I get the impression you don’t know the technical meaning of “inherently safe” in nuclear engineering and thought it sounded like a nifty phrase to turn on its head. All the core designs currently in production are inherently safe and most of them are inherently stable. Of the ones that are not inherently stable, operator action is required to prevent negative reactivity addition and spontaneous shutdown.
And do they bribe the on-site NRC QAI representative? Cut corners all you want. It’ll get caught in quality assurance and you’ll do it again. For free. Until you do it right.
Considering it was more than three decades ago, some of us may not remember it.
Considering how radiation worker qualified personnel are paid and how closely health physics is scrutinized, it would have a greater long term impact on profits to not follow guidelines due to increase maintenance outages and the frequency of rework due to undertrained personnel. It really doesn’t save any money to cut corners.
What, pray tell, do you think “one will blow.” entails? You can have pressure boundary failure, but that’s not particularly hazardous to the public with a properly designed containment structure. Other than SR-1 (which bears little resemblance to commercial plants, ever, or any modern plant, anyway), I don’t recall hearing about a criticality excursion in the United States. The only thing that makes it exciting is the “ZOMG! NUCLEAR!” hysteria.

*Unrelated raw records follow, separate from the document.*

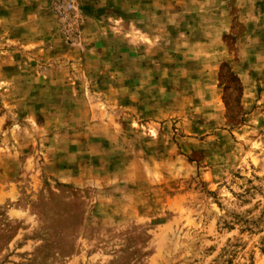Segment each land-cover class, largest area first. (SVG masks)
Returning <instances> with one entry per match:
<instances>
[{
    "label": "rangeland",
    "instance_id": "1",
    "mask_svg": "<svg viewBox=\"0 0 264 264\" xmlns=\"http://www.w3.org/2000/svg\"><path fill=\"white\" fill-rule=\"evenodd\" d=\"M115 1L49 11L73 45ZM32 2L0 0V264H264V0H201L206 39L138 91L108 28L84 74L43 71Z\"/></svg>",
    "mask_w": 264,
    "mask_h": 264
},
{
    "label": "crops",
    "instance_id": "2",
    "mask_svg": "<svg viewBox=\"0 0 264 264\" xmlns=\"http://www.w3.org/2000/svg\"><path fill=\"white\" fill-rule=\"evenodd\" d=\"M54 1L34 0L31 5H24V13L19 23L23 26L32 25L36 29H40L45 23L51 24L49 31H39L38 39L33 43L37 47L33 53L39 63L53 62L50 66L39 65L46 73H52L59 68L65 73L84 74L87 71L84 59L89 58L91 54L93 58L101 59L106 55L104 52H108L107 46H104L108 38L107 28L109 38L117 43L112 51L116 61L113 71L135 74L130 79L134 84L139 80V73L149 71L150 56L156 57L154 63L160 66L162 59L170 57V54L171 57H178L183 42H200L206 39L207 33L204 32L201 22L202 10L199 9L201 0H192L193 3L189 7V0H120L115 1V4H119V10L115 11L112 19L101 18L99 12L97 16H90V11L83 6L84 19L78 26L79 40L77 44L68 45L64 44L56 19L49 11V5ZM109 21L112 24L107 23ZM123 59H129L126 60L129 62V70L122 65ZM79 63L81 65H78ZM132 87L134 88L131 90L138 91L136 84ZM130 106L135 112L138 111L135 98L131 99Z\"/></svg>",
    "mask_w": 264,
    "mask_h": 264
}]
</instances>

Maliciously burdensome regulation has created a waste problem no country has solved. If coal power’s fly ash was subjected to the same disposal regulations as low-level nuclear waste coal would produce a hazardous waste problem no country could solve. And if we incinerated low-level nuclear waste and used it as a filler in concrete (like the coal industry does with its radioactive waste) the problem would cease to be unmanageable.
Power plant RAM and spent fuel aren’t particularly suitable for either of those applications. Do encourage that misconception, though, it make give some would-be terrorists radiation sickness.
Solar, maybe. We’ll see. Wind? Not so much.
Are you asking if nuclear will change to get as lax and polluting as coal? Probably not.